[Start of section]

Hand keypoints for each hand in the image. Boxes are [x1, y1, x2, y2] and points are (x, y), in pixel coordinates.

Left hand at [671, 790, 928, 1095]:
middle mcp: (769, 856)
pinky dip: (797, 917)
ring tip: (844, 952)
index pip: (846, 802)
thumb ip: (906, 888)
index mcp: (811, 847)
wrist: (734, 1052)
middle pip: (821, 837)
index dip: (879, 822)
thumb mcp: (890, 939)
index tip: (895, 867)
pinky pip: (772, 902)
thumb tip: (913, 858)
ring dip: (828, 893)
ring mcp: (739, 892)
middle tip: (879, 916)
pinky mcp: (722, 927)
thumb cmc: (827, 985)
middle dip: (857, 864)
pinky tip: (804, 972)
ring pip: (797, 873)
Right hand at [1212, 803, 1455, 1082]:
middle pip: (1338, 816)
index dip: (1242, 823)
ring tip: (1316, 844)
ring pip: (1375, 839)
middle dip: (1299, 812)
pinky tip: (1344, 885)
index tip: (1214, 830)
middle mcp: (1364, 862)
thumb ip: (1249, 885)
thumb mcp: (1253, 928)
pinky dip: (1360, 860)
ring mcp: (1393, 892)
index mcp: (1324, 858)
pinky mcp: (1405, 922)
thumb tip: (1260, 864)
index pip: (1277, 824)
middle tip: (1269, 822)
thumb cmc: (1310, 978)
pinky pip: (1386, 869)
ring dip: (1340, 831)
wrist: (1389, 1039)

[End of section]
[Start of section]

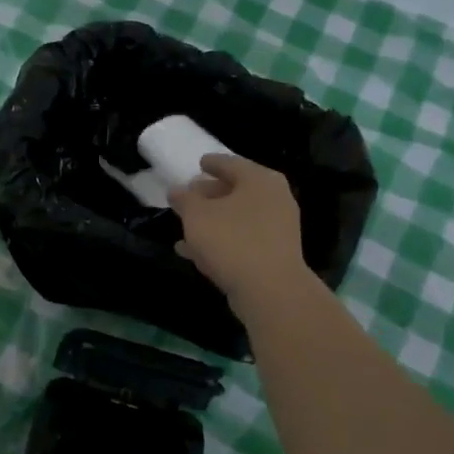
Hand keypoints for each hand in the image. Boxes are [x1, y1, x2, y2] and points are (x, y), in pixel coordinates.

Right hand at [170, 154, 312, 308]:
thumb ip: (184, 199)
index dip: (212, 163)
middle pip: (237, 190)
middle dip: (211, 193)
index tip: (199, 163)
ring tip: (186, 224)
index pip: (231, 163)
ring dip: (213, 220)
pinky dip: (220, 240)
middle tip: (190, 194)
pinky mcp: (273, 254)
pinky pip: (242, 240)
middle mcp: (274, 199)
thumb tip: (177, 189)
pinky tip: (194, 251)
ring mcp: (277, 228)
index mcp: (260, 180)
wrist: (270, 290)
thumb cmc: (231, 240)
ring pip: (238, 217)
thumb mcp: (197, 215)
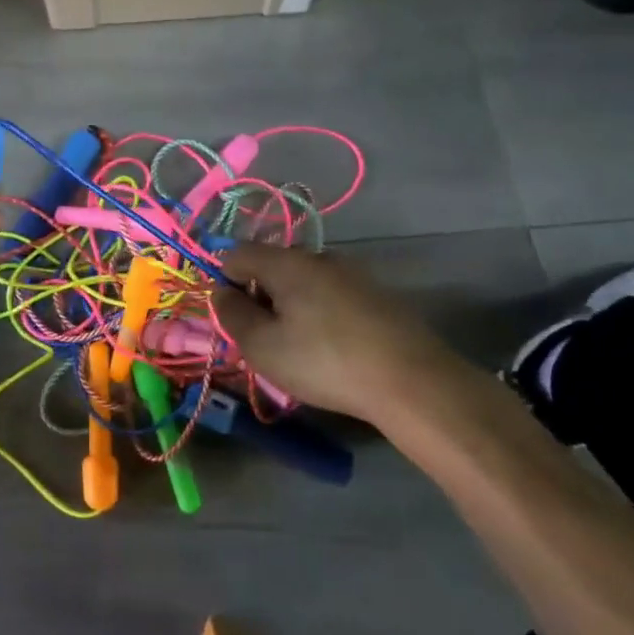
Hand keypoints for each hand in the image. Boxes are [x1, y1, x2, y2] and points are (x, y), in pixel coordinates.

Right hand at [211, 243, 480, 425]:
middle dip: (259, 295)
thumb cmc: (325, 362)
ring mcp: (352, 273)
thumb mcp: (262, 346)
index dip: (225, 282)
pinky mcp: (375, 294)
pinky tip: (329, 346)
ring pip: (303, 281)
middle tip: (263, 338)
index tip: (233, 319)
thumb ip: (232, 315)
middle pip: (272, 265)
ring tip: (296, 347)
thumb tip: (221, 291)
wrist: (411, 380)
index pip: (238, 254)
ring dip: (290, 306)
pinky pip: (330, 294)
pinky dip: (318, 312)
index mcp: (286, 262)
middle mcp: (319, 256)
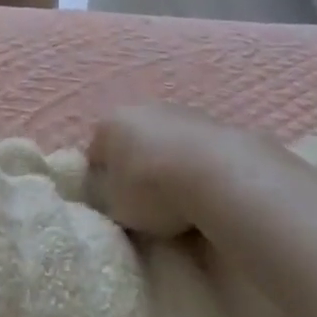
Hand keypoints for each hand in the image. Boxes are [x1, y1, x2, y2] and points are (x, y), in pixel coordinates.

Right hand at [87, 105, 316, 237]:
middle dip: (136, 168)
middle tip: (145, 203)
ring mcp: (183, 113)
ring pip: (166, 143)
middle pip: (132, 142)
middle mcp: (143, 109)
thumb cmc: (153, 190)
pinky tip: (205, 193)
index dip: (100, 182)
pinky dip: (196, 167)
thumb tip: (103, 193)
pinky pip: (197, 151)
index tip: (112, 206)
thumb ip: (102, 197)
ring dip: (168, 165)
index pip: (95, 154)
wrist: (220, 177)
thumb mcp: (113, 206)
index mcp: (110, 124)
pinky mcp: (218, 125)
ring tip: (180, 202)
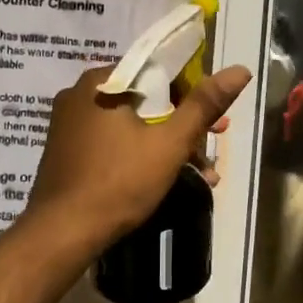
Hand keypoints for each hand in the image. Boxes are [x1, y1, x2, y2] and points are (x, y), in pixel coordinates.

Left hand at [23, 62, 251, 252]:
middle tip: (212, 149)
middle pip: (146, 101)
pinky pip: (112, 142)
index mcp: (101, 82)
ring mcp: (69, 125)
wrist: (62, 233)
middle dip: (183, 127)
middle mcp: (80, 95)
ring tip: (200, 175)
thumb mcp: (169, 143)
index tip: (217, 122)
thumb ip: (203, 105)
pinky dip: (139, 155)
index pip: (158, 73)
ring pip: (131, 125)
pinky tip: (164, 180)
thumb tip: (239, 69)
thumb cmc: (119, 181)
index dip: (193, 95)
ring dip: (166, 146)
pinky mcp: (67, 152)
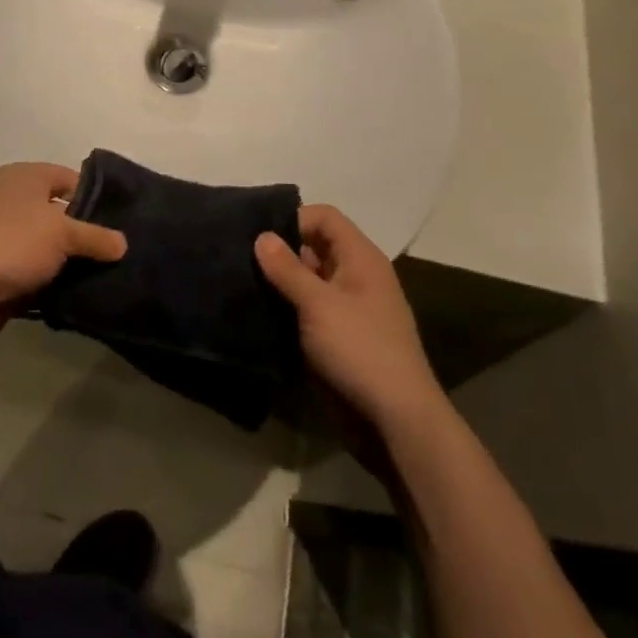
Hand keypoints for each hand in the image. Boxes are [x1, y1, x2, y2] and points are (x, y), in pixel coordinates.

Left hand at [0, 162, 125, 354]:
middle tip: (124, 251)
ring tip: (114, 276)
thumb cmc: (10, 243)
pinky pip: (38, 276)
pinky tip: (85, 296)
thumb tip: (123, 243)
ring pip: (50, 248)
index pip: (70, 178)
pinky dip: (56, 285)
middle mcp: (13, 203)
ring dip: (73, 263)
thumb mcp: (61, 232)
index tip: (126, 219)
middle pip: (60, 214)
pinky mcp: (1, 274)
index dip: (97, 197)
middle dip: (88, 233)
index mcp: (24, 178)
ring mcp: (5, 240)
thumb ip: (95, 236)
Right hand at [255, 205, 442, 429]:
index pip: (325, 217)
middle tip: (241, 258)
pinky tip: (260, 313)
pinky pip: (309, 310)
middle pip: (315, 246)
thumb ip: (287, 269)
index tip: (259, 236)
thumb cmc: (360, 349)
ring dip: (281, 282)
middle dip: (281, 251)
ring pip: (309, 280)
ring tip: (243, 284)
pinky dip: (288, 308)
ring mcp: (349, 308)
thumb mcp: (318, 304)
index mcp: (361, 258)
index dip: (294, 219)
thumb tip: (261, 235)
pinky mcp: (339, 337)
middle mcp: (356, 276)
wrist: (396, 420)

[End of section]
[Start of section]

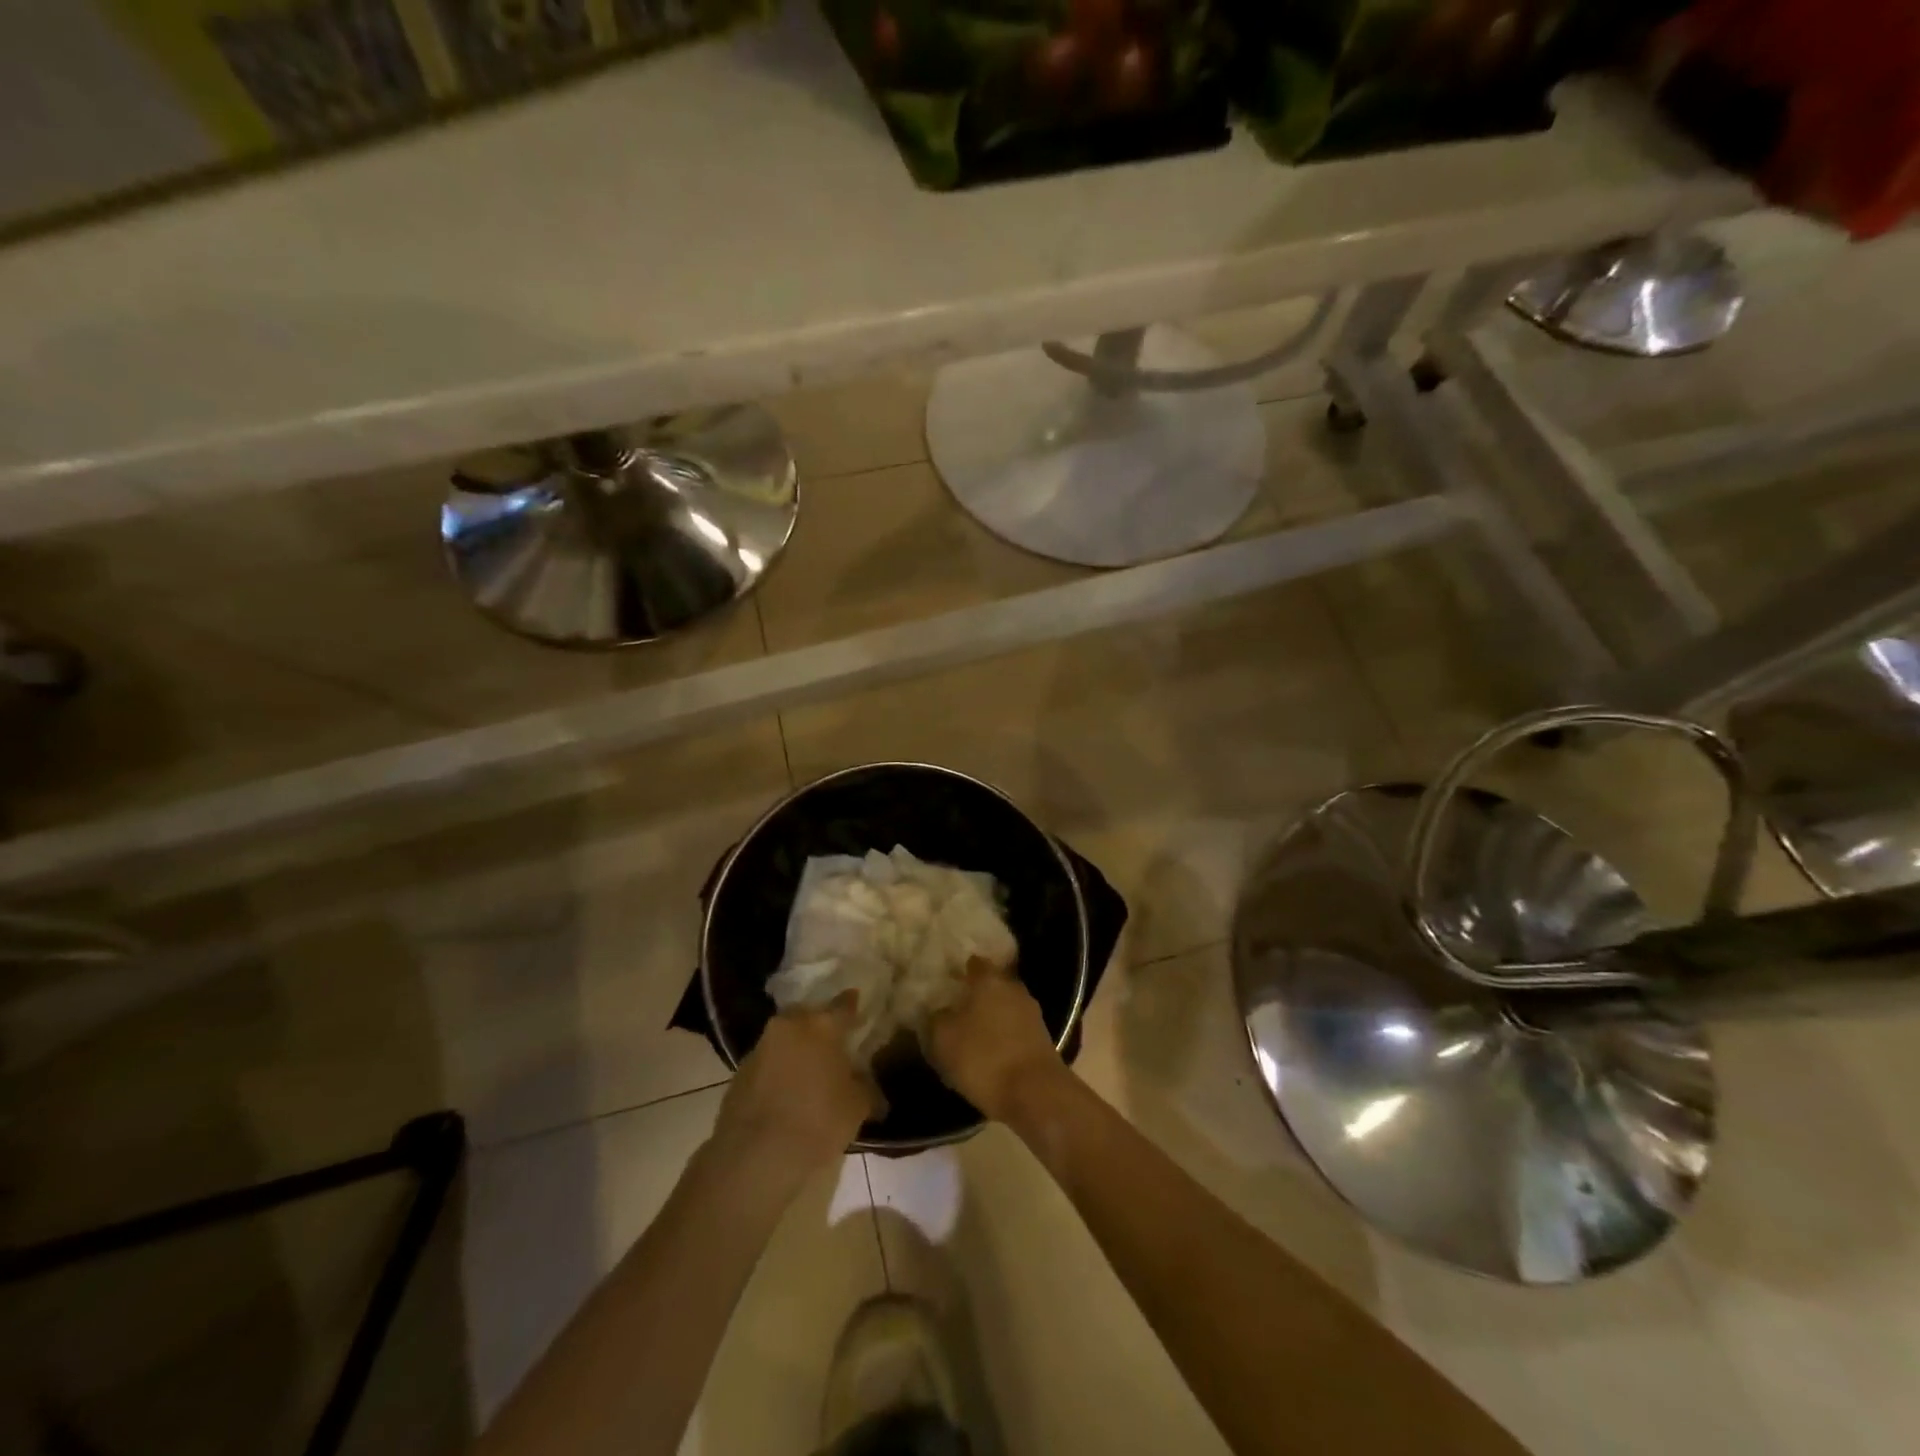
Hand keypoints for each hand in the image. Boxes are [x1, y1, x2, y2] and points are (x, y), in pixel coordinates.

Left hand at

[End of section]

◆ WORK TASK ◆
The lines of the records that contain the string "Right" should be located and copied.

◆ ANSWER SECTION ◆
Right hand at [1212, 803, 1455, 1082]:
Right hand at [170, 154, 312, 308]:
Right hand at [211, 243, 480, 425]:
Right hand at [87, 105, 316, 237]:
Right hand at [255, 205, 442, 429]:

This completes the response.